WHAT THE EXERCISE ASKS = Restate word for word the span that opens with the line containing "# v1.15.4 (2022-11-10)" and closes with the final line of the data; give only those lines.

Dataset entries
☆ ☆ ☆

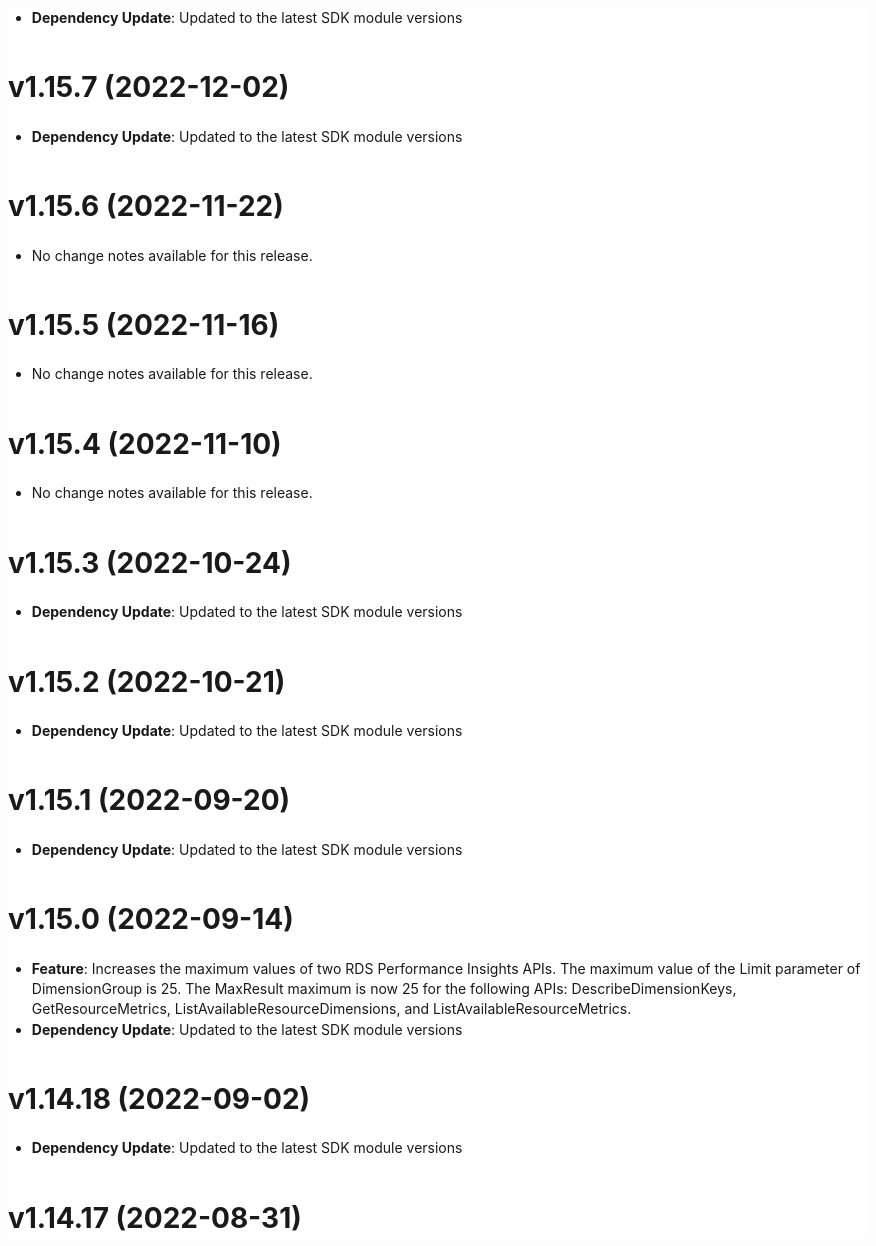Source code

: * **Dependency Update**: Updated to the latest SDK module versions

# v1.15.7 (2022-12-02)

* **Dependency Update**: Updated to the latest SDK module versions

# v1.15.6 (2022-11-22)

* No change notes available for this release.

# v1.15.5 (2022-11-16)

* No change notes available for this release.

# v1.15.4 (2022-11-10)

* No change notes available for this release.

# v1.15.3 (2022-10-24)

* **Dependency Update**: Updated to the latest SDK module versions

# v1.15.2 (2022-10-21)

* **Dependency Update**: Updated to the latest SDK module versions

# v1.15.1 (2022-09-20)

* **Dependency Update**: Updated to the latest SDK module versions

# v1.15.0 (2022-09-14)

* **Feature**: Increases the maximum values of two RDS Performance Insights APIs. The maximum value of the Limit parameter of DimensionGroup is 25. The MaxResult maximum is now 25 for the following APIs: DescribeDimensionKeys, GetResourceMetrics, ListAvailableResourceDimensions, and ListAvailableResourceMetrics.
* **Dependency Update**: Updated to the latest SDK module versions

# v1.14.18 (2022-09-02)

* **Dependency Update**: Updated to the latest SDK module versions

# v1.14.17 (2022-08-31)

☆ ☆ ☆

SOLUTION FOR THIS PROBLEM =
# v1.15.4 (2022-11-10)

* No change notes available for this release.

# v1.15.3 (2022-10-24)

* **Dependency Update**: Updated to the latest SDK module versions

# v1.15.2 (2022-10-21)

* **Dependency Update**: Updated to the latest SDK module versions

# v1.15.1 (2022-09-20)

* **Dependency Update**: Updated to the latest SDK module versions

# v1.15.0 (2022-09-14)

* **Feature**: Increases the maximum values of two RDS Performance Insights APIs. The maximum value of the Limit parameter of DimensionGroup is 25. The MaxResult maximum is now 25 for the following APIs: DescribeDimensionKeys, GetResourceMetrics, ListAvailableResourceDimensions, and ListAvailableResourceMetrics.
* **Dependency Update**: Updated to the latest SDK module versions

# v1.14.18 (2022-09-02)

* **Dependency Update**: Updated to the latest SDK module versions

# v1.14.17 (2022-08-31)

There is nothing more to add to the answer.